DOCUMENT TEXT
┄┄┄┄┄┄┄┄┄┄

PRIVET: Privacy Metric Based on Extreme Value Theory
Antoine Szatkownik, Aurélien Decelle, Beatriz Seoane, Nicolas Bereux, Léo Planche, Guillaume Charpiat, Burak Yelmen, Flora Jay, Cyril Furtlehner
TL;DR
This work introduces PRIVET, an EVT-based privacy metric that uses the tails of nearest-neighbor distance distributions to detect memorization and privacy leakage in synthetic data. By fitting either Weibull or Gumbel tail models to NN distances and computing sample-level scores $\Delta\pi_r$ via $P_{N,M}(u,r)$, PRIVET provides interpretable per-sample leak flags and global leakage indices such as $NPL$. The authors validate PRIVET on genetic SNP data and image data, showing robust detection of leakage across high-dimensional and low-sample regimes and under various transformations, with favorable comparisons to existing dataset- and sample-level metrics. The method is modular, scalable, and domain-agnostic, enabling practical privacy auditing of synthetic data in biomedical and computer-vision contexts. Overall, PRIVET advances privacy evaluation by delivering both fine-grained (sample-level) and coarse-grained (dataset-level) assessments grounded in extreme value theory.

┄┄┄┄┄┄┄┄┄┄

SUPPLIED INFORMATION
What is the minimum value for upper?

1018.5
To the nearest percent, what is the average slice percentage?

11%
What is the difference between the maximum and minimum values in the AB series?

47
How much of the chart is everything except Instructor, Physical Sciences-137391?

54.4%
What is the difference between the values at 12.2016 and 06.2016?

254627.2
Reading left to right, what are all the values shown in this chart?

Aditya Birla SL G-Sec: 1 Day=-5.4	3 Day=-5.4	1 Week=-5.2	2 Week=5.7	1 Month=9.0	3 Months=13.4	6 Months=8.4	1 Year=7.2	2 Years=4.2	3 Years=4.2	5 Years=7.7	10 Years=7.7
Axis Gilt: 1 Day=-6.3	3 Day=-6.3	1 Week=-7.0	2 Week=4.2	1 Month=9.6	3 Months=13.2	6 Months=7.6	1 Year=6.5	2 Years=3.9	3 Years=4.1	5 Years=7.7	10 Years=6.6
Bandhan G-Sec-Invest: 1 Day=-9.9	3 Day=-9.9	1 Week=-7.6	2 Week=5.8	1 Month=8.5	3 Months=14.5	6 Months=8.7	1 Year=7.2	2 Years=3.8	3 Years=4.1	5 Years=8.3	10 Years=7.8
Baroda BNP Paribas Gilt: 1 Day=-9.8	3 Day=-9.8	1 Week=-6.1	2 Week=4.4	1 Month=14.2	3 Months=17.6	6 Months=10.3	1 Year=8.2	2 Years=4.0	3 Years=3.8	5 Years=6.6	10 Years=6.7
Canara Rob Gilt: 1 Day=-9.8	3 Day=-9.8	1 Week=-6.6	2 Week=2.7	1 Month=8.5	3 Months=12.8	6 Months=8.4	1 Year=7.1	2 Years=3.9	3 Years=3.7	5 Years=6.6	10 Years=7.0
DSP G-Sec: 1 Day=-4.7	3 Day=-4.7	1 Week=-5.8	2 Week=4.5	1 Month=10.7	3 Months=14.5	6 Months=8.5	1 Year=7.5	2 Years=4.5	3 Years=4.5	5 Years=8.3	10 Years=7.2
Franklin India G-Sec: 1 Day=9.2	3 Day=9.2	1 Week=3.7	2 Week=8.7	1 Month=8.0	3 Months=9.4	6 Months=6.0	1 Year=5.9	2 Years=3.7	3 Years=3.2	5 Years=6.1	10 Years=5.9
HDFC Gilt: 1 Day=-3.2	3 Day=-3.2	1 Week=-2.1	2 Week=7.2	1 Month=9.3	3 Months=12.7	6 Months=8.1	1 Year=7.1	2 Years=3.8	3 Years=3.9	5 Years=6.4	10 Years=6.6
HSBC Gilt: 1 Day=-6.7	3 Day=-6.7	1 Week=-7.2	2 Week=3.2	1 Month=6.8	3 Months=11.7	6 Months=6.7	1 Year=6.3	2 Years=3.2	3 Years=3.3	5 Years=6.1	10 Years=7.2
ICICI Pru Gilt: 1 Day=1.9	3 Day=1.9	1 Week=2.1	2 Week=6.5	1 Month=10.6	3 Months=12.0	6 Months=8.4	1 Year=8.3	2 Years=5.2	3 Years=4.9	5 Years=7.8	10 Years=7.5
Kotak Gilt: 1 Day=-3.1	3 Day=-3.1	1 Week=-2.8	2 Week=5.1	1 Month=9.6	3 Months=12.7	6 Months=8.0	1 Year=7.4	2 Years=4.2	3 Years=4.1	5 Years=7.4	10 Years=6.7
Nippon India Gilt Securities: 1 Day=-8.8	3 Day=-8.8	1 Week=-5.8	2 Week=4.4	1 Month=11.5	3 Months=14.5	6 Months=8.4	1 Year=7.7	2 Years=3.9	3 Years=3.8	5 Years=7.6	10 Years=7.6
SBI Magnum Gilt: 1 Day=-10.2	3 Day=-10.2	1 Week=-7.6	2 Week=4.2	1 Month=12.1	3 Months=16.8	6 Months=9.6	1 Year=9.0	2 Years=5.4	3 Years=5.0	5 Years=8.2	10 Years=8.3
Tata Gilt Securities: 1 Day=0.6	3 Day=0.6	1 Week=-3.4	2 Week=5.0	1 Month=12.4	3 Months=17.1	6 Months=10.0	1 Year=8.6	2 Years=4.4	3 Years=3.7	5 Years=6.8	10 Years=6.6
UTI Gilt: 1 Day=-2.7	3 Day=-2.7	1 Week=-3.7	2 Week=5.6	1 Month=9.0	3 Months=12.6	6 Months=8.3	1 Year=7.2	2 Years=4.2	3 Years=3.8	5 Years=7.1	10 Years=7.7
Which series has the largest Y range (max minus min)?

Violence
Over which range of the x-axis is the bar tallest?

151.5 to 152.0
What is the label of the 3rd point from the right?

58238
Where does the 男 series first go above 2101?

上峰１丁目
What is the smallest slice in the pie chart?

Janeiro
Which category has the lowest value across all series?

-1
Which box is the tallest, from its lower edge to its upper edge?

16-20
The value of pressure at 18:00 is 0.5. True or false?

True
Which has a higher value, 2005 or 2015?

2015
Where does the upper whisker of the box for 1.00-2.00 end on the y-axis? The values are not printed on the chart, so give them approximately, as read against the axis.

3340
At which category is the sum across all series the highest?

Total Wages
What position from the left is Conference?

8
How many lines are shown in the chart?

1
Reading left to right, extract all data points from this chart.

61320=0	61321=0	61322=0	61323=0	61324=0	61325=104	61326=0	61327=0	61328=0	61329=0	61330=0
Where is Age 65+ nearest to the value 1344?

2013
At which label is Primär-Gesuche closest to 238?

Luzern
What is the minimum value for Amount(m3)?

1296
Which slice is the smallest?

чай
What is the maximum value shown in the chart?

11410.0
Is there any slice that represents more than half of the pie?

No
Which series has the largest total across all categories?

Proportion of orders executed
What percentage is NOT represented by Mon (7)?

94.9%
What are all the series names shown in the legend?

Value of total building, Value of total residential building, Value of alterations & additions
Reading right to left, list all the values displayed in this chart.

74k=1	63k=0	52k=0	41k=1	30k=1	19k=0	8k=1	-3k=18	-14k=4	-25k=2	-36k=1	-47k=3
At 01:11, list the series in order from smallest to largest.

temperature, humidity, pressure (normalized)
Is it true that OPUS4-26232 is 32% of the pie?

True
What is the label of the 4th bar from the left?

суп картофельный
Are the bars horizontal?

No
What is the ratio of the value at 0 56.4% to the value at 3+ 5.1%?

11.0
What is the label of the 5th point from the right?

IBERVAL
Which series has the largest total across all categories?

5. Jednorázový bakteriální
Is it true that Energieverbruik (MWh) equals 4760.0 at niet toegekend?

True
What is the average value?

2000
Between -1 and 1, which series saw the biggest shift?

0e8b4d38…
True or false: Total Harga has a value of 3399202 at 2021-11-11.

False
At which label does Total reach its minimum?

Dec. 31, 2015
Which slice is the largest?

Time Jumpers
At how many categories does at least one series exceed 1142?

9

┄┄┄┄┄┄┄┄┄┄

TASK LIST
A. Rewrite the paragraph of the PRIVET summary that begins "This work introduces PRIVET" as a short bulleted list that keeps its main facts.
B. According to the PRIVET summary, on which kinds of data did the authors validate the method?
C. Carry on the PRIVET summary from its final sentence.
The material shown here comes from a separate source.

EXPECTED RESPONSES
A.
- PRIVET is a privacy metric based on extreme value theory. It uses the tails of nearest-neighbor distance distributions to detect memorization and privacy leakage in synthetic data.
- It fits Weibull or Gumbel tail models to NN distances and computes sample-level scores $\Delta\pi_r$ via $P_{N,M}(u,r)$.
- It gives interpretable per-sample leak flags and global leakage indices such as $NPL$.
- It was validated on genetic SNP data and image data. It detected leakage robustly in high-dimensional and low-sample regimes and under various transformations, and it compared favorably to existing dataset- and sample-level metrics.
- It is modular, scalable and domain-agnostic, which allows practical privacy auditing in biomedical and computer-vision settings.
- It supports both sample-level and dataset-level privacy assessment.

B. Genetic SNP data and image data.

C.
Abstract
Deep generative models are often trained on sensitive data, such as genetic sequences, health data, or more broadly, any copyrighted, licensed or protected content. This raises critical concerns around privacy-preserving synthetic data, and more specifically around privacy leakage, an issue closely tied to overfitting. Existing methods almost exclusively rely on global criteria to estimate the risk of privacy failure associated to a model, offering only quantitative non interpretable insights. The absence of rigorous evaluation methods for data privacy at the sample-level may hinder the practical deployment of synthetic data in real-world applications. Using extreme value statistics on nearest-neighbor distances, we propose PRIVET, a generic sample-based, modality-agnostic algorithm that assigns an individual privacy leak score to each synthetic sample. We empirically demonstrate that PRIVET reliably detects instances of memorization and privacy leakage across diverse data modalities, including settings with very high dimensionality, limited sample sizes such as genetic data and even under underfitting regimes. We compare our method to existing approaches under controlled settings and show its advantage in providing both dataset level and sample level assessments through qualitative and quantitative outputs. Additionally, our analysis reveals limitations in existing computer vision embeddings to yield perceptually meaningful distances when identifying near-duplicate samples.